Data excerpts
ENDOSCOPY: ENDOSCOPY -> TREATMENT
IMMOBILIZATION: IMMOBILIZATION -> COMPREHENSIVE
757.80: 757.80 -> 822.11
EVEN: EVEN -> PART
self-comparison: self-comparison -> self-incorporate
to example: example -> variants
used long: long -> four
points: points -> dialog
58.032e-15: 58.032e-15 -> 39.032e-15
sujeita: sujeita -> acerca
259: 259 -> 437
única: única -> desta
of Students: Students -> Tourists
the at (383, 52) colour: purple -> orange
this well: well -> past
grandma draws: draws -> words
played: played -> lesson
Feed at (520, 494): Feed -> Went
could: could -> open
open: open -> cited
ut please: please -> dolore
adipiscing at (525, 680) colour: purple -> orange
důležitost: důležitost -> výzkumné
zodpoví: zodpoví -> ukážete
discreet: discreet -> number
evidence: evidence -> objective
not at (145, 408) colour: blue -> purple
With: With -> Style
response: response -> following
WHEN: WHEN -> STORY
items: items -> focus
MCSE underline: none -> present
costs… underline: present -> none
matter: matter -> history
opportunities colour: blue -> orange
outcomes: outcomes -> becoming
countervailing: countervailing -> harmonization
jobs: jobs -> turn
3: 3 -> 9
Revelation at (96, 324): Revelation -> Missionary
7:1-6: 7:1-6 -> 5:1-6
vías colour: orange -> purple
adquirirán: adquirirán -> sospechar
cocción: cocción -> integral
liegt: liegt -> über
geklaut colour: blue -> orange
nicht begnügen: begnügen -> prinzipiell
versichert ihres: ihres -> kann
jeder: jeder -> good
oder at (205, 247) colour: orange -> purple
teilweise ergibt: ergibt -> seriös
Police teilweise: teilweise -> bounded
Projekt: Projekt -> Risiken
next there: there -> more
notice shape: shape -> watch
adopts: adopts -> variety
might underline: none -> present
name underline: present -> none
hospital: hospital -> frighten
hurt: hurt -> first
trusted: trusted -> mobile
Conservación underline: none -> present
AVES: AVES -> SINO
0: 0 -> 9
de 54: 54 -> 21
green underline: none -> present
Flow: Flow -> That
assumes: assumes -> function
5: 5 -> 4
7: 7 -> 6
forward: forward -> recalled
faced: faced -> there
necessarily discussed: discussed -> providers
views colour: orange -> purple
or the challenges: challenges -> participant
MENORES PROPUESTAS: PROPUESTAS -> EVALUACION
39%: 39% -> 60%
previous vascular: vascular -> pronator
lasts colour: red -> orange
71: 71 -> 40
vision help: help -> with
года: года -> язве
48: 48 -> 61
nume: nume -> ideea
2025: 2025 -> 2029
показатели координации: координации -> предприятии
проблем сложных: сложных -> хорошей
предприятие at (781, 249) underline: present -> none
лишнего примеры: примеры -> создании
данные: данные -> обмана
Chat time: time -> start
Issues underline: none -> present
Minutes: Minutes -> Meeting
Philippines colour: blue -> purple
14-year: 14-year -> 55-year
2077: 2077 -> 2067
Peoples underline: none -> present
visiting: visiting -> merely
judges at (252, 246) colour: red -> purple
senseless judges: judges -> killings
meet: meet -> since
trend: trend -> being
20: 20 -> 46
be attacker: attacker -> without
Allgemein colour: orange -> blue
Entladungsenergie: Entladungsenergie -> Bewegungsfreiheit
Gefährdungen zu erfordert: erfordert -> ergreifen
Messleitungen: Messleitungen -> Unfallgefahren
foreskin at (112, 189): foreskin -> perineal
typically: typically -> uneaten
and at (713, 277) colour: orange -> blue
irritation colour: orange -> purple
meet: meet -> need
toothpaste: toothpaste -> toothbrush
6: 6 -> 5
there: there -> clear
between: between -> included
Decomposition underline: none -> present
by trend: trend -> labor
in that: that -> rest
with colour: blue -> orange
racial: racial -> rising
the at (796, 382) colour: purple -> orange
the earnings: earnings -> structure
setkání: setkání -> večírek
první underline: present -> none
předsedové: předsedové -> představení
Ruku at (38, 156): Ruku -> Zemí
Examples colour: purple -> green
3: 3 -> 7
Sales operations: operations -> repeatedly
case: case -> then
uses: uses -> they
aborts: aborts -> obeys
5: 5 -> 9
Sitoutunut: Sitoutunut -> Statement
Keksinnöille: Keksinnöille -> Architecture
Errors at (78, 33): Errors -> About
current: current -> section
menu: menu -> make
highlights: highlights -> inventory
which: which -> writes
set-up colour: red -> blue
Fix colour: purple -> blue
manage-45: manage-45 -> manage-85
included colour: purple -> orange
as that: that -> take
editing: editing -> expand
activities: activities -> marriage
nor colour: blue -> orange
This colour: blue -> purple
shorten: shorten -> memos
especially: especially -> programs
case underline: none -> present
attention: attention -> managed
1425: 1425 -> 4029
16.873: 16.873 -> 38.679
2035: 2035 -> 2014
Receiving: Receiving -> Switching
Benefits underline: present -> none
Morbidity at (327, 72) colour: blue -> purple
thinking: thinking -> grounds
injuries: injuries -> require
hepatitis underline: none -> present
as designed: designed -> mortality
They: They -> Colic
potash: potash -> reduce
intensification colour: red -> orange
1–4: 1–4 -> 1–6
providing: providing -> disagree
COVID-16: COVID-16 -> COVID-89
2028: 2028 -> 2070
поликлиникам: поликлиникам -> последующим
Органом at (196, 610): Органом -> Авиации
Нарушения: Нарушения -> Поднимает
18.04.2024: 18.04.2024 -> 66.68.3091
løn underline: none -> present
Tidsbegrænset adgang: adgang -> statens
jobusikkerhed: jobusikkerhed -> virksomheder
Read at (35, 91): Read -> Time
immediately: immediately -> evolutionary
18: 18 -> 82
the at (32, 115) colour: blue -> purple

• Short problem
Can you reproduce all of the records above again, line for line, with nothing changed?

• Worked answer
ENDOSCOPY: ENDOSCOPY -> TREATMENT
IMMOBILIZATION: IMMOBILIZATION -> COMPREHENSIVE
757.80: 757.80 -> 822.11
EVEN: EVEN -> PART
self-comparison: self-comparison -> self-incorporate
to example: example -> variants
used long: long -> four
points: points -> dialog
58.032e-15: 58.032e-15 -> 39.032e-15
sujeita: sujeita -> acerca
259: 259 -> 437
única: única -> desta
of Students: Students -> Tourists
the at (383, 52) colour: purple -> orange
this well: well -> past
grandma draws: draws -> words
played: played -> lesson
Feed at (520, 494): Feed -> Went
could: could -> open
open: open -> cited
ut please: please -> dolore
adipiscing at (525, 680) colour: purple -> orange
důležitost: důležitost -> výzkumné
zodpoví: zodpoví -> ukážete
discreet: discreet -> number
evidence: evidence -> objective
not at (145, 408) colour: blue -> purple
With: With -> Style
response: response -> following
WHEN: WHEN -> STORY
items: items -> focus
MCSE underline: none -> present
costs… underline: present -> none
matter: matter -> history
opportunities colour: blue -> orange
outcomes: outcomes -> becoming
countervailing: countervailing -> harmonization
jobs: jobs -> turn
3: 3 -> 9
Revelation at (96, 324): Revelation -> Missionary
7:1-6: 7:1-6 -> 5:1-6
vías colour: orange -> purple
adquirirán: adquirirán -> sospechar
cocción: cocción -> integral
liegt: liegt -> über
geklaut colour: blue -> orange
nicht begnügen: begnügen -> prinzipiell
versichert ihres: ihres -> kann
jeder: jeder -> good
oder at (205, 247) colour: orange -> purple
teilweise ergibt: ergibt -> seriös
Police teilweise: teilweise -> bounded
Projekt: Projekt -> Risiken
next there: there -> more
notice shape: shape -> watch
adopts: adopts -> variety
might underline: none -> present
name underline: present -> none
hospital: hospital -> frighten
hurt: hurt -> first
trusted: trusted -> mobile
Conservación underline: none -> present
AVES: AVES -> SINO
0: 0 -> 9
de 54: 54 -> 21
green underline: none -> present
Flow: Flow -> That
assumes: assumes -> function
5: 5 -> 4
7: 7 -> 6
forward: forward -> recalled
faced: faced -> there
necessarily discussed: discussed -> providers
views colour: orange -> purple
or the challenges: challenges -> participant
MENORES PROPUESTAS: PROPUESTAS -> EVALUACION
39%: 39% -> 60%
previous vascular: vascular -> pronator
lasts colour: red -> orange
71: 71 -> 40
vision help: help -> with
года: года -> язве
48: 48 -> 61
nume: nume -> ideea
2025: 2025 -> 2029
показатели координации: координации -> предприятии
проблем сложных: сложных -> хорошей
предприятие at (781, 249) underline: present -> none
лишнего примеры: примеры -> создании
данные: данные -> обмана
Chat time: time -> start
Issues underline: none -> present
Minutes: Minutes -> Meeting
Philippines colour: blue -> purple
14-year: 14-year -> 55-year
2077: 2077 -> 2067
Peoples underline: none -> present
visiting: visiting -> merely
judges at (252, 246) colour: red -> purple
senseless judges: judges -> killings
meet: meet -> since
trend: trend -> being
20: 20 -> 46
be attacker: attacker -> without
Allgemein colour: orange -> blue
Entladungsenergie: Entladungsenergie -> Bewegungsfreiheit
Gefährdungen zu erfordert: erfordert -> ergreifen
Messleitungen: Messleitungen -> Unfallgefahren
foreskin at (112, 189): foreskin -> perineal
typically: typically -> uneaten
and at (713, 277) colour: orange -> blue
irritation colour: orange -> purple
meet: meet -> need
toothpaste: toothpaste -> toothbrush
6: 6 -> 5
there: there -> clear
between: between -> included
Decomposition underline: none -> present
by trend: trend -> labor
in that: that -> rest
with colour: blue -> orange
racial: racial -> rising
the at (796, 382) colour: purple -> orange
the earnings: earnings -> structure
setkání: setkání -> večírek
první underline: present -> none
předsedové: předsedové -> představení
Ruku at (38, 156): Ruku -> Zemí
Examples colour: purple -> green
3: 3 -> 7
Sales operations: operations -> repeatedly
case: case -> then
uses: uses -> they
aborts: aborts -> obeys
5: 5 -> 9
Sitoutunut: Sitoutunut -> Statement
Keksinnöille: Keksinnöille -> Architecture
Errors at (78, 33): Errors -> About
current: current -> section
menu: menu -> make
highlights: highlights -> inventory
which: which -> writes
set-up colour: red -> blue
Fix colour: purple -> blue
manage-45: manage-45 -> manage-85
included colour: purple -> orange
as that: that -> take
editing: editing -> expand
activities: activities -> marriage
nor colour: blue -> orange
This colour: blue -> purple
shorten: shorten -> memos
especially: especially -> programs
case underline: none -> present
attention: attention -> managed
1425: 1425 -> 4029
16.873: 16.873 -> 38.679
2035: 2035 -> 2014
Receiving: Receiving -> Switching
Benefits underline: present -> none
Morbidity at (327, 72) colour: blue -> purple
thinking: thinking -> grounds
injuries: injuries -> require
hepatitis underline: none -> present
as designed: designed -> mortality
They: They -> Colic
potash: potash -> reduce
intensification colour: red -> orange
1–4: 1–4 -> 1–6
providing: providing -> disagree
COVID-16: COVID-16 -> COVID-89
2028: 2028 -> 2070
поликлиникам: поликлиникам -> последующим
Органом at (196, 610): Органом -> Авиации
Нарушения: Нарушения -> Поднимает
18.04.2024: 18.04.2024 -> 66.68.3091
løn underline: none -> present
Tidsbegrænset adgang: adgang -> statens
jobusikkerhed: jobusikkerhed -> virksomheder
Read at (35, 91): Read -> Time
immediately: immediately -> evolutionary
18: 18 -> 82
the at (32, 115) colour: blue -> purple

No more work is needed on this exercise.